NEW YORK (Reuters) - Wall Street capped off a fifth straight week of losses on Friday and Treasuries rose as much slower-than-expected U.S. job growth stoked fear that the world's largest economy was in a protracted slowdown.
The euro hit a one-month high against the dollar on news international aid would be available to Greece as early as July, while the U.S. jobs data hurt the greenback against the yen.
Oil prices traded off their lows after the Institute for Supply Management said the U.S. services sector staged a modest recovery last month from April's slump.
But that was not enough to dispel entirely the unease stoked by the U.S. Labor Department's monthly report, which showed the economy added the fewest jobs since September.
The jobless rate rose to 9.1 percent in May as high energy prices and the effects of Japan's earthquake bogged down the economy.
The report "contributed to a growing list of negative data reflecting a definitive soft patch in the U.S. economic recovery," said Michael Woolfolk, senior strategist at BNY Mellon in New York.
"The greater surprise is not that the U.S. slowdown was unexpected, but rather that it was so pervasive, reflected in housing, labor, manufacturing and consumer spending data," he added.
Nonfarm payrolls increased by 54,000 last month. the data showed. Private employment rose by 83,000, the smallest amount since June, while government payrolls fell by 29,000.
Economists polled by Reuters had expected payrolls to rise 150,000 and private hiring to increase 175,000. The government revised employment figures for March and April to show 39,000 fewer jobs created than previously estimated.

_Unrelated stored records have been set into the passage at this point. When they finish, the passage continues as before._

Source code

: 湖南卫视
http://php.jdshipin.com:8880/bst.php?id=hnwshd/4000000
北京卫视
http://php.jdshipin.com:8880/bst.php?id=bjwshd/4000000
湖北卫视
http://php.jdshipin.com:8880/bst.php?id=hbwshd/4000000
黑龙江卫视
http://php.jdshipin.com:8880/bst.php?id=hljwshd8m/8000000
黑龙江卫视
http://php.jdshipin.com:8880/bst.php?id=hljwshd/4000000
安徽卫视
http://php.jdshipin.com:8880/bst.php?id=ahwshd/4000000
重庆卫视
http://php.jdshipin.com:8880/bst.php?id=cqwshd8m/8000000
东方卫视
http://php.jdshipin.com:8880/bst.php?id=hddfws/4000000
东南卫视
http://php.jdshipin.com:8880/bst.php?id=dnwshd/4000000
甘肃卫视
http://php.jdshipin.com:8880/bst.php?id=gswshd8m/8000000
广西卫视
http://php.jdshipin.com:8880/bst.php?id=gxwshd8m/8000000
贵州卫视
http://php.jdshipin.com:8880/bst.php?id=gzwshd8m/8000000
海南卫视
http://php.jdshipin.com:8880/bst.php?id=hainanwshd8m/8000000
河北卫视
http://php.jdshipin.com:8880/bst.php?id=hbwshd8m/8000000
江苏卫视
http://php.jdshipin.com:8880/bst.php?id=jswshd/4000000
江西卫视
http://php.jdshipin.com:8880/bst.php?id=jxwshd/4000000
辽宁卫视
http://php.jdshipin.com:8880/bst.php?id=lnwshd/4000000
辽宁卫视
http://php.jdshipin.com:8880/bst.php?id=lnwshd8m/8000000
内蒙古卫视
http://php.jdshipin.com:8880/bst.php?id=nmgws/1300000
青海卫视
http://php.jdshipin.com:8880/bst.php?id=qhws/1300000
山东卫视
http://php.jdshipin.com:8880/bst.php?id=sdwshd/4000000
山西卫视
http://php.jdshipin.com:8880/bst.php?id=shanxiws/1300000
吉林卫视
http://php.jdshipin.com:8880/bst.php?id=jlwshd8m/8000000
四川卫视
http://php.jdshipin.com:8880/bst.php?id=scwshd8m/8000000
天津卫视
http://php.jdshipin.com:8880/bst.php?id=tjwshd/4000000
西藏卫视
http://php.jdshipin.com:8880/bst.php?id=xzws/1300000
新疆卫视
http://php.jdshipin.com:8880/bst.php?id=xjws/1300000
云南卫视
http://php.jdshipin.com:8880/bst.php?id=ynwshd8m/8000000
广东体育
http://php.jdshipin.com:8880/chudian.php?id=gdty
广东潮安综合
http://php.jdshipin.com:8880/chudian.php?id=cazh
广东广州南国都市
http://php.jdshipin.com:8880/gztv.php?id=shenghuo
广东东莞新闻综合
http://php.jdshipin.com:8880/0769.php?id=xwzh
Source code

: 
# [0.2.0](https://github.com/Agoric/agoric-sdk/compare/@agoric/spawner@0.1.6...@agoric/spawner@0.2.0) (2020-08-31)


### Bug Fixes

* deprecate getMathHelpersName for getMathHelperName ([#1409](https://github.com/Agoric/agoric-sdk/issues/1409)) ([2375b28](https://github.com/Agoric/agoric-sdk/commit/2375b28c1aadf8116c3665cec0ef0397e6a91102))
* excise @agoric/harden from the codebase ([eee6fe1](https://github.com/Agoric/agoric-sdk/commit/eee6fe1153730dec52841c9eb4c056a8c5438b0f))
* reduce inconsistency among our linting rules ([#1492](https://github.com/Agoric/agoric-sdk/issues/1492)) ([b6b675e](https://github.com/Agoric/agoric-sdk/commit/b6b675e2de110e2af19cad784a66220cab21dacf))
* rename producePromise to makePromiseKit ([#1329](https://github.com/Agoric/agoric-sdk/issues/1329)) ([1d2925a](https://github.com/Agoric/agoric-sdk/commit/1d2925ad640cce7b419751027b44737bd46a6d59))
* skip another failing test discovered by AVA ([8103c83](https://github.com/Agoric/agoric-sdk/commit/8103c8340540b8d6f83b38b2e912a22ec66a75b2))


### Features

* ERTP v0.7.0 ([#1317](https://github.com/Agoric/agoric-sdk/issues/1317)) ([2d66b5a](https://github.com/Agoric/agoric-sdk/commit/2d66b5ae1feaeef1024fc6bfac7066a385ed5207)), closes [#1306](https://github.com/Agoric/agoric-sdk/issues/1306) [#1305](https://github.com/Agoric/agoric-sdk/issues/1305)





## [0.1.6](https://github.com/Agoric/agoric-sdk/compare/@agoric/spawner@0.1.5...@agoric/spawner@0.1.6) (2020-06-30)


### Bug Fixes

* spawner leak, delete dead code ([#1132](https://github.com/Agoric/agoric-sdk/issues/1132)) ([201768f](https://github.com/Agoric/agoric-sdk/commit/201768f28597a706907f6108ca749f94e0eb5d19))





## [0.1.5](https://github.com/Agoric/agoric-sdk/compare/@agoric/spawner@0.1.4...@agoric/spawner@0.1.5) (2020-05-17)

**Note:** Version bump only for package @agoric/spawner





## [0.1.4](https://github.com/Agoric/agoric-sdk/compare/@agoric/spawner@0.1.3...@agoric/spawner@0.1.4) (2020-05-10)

Wall Street's benchmark S&P 500 .SPX closed down 12.78 points, or 0.97 percent, at 1,300.16. For the week, it was about 2.3 percent lower, marking a fifth straight week of declines and its worst week since mid-August. The index is down about 5 percent from its late-April high.
"We don't see material downside from here," said Jim McDonald, chief investment strategist at Chicago-based Northern Trust Global Investments, which has $650 billion in assets under management.
"A 5 percent correction (in the S&P) is appropriate for the slowdown we're experiencing, and over the intermediate term, our expectation is that we'll regain some momentum," he said.
Unease about the U.S. outlook boosted the benchmark 10-year U.S. Treasury note . It rose 11/32 for a yield of 2.99 percent.
Ten-year yields fell below 3 percent this week for the first time since December as investors grew anxious about the economy.
While some fund managers brooded over the depressing jobs report, others were looking ahead.
"People have come to the conclusion that the economy is in a slow patch right now, and people are trying to figure out how temporary this slower growth is -- whether it's actually a change or a bump in the road for the recovery, and right now it's a bump in the road," said Giri Cherukuri, head trader at Oakbrook Investments in Lisle, Illinois.
"Certainly the jobs number wasn't good. The ISM service number was pretty good," added Phil Orlando, chief equity market strategist at Federated Investors in New York.
Some wondered whether the Federal Reserve will send more cheap money their way to extend support given to markets since the financial crisis.
"It doesn't matter what the reality is, it matters what the perception is, and the perception is that QE3 will at least be debated again instead of being tossed on the fire," said Dennis Gartman, author of a markets commentary letter.
The Fed's $600 billion bond-buying program, known in the market as QE2, is scheduled to end this month. The program has flooded financial markets with dollars since October, driving most of the gains in stocks and commodities.
Global stocks, measured by MSCI's world equity index .MIWD00000PUS, steadied from early declines. European shares .FTEU3 settled down 0.4 percent.
U.S. crude oil settled above the $100 per barrel mark, down about 0.2 percent on the day. Earlier, it fell 2 percent on worries any further erosion of the U.S. labor market would hurt consumer spending and cut fuel demand.
The euro surged to a one-month high against the dollar after the European Union, the European Central Bank and the International Monetary Fund said the next portion of aid for Greece should be available in July.
The single currency climbed as high as $1.4643, its strongest since May 6. The dollar fell to a one-month low of 80.03 yen.